Trick or treat?

Halloween: Love it or hate it, there’s no in-between. At least, that’s what a number of public schools across the country have discovered this year.

A Michigan elementary school decided this fall that it wouldn’t celebrate Halloween, tossing its annual celebrations, costumes, classroom parties — even its Halloween parade. Galewood Early Elementary School’s principal, Steve Chartier, cited a need to “protect educational time” on Oct. 31 in an email to parents announcing the changes. Learn first, celebrate later, Chartier said.

But this wasn’t cutting it for Galewood parents, whose complaints prompted the school to reinstate its Halloween festivities.

“It doesn’t make any sense to me,” Hayes told the Lansing State Journal of the Halloween ban. “I was super upset because my son had such a good time last year. They’re taking away all the fun stuff that allows kids to be kids.”

Another Galewood parent, Morgan Pouch, said that if the school had not reinstated its Halloween celebration, she would have kept her 5-year-old son home from class and brought him to Parkview Elementary instead so he could watch that school’s costume parade.

“It’s very unfair. He dressed up like a vampire last year and really enjoyed dressing up in class. He was looking forward to it again this year and cried when I told him he couldn’t. Kids remember Halloween at school.

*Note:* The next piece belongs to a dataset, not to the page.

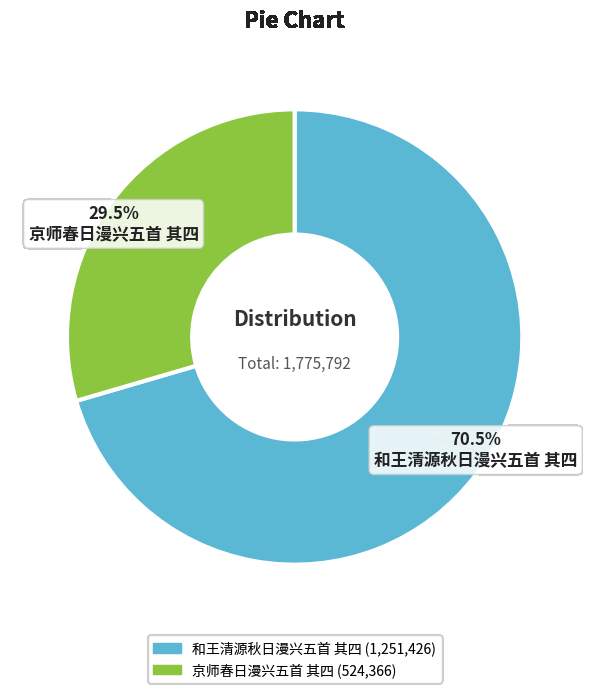

What portion of the pie excludes 和王清源秋日漫兴五首 其四?

29.5%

I think it’s important to them,” Pouch said.

Over in Chicago, political correctness killed Halloween in the Evanston-Skokie school district.

“While we recognize that Halloween is a fun tradition for many, it is not a holiday that is celebrated by everyone for various reasons and we want to honor that,” the district said in a message to parents, according to NBC 5. “We are also aware of the range of inequities that are embedded in Halloween celebrations that take place as part of the school day and the unintended negative impact that it can have on students, families, and staff.”

And to a school administrator, nothing is more terrifying than appearing politically incorrect.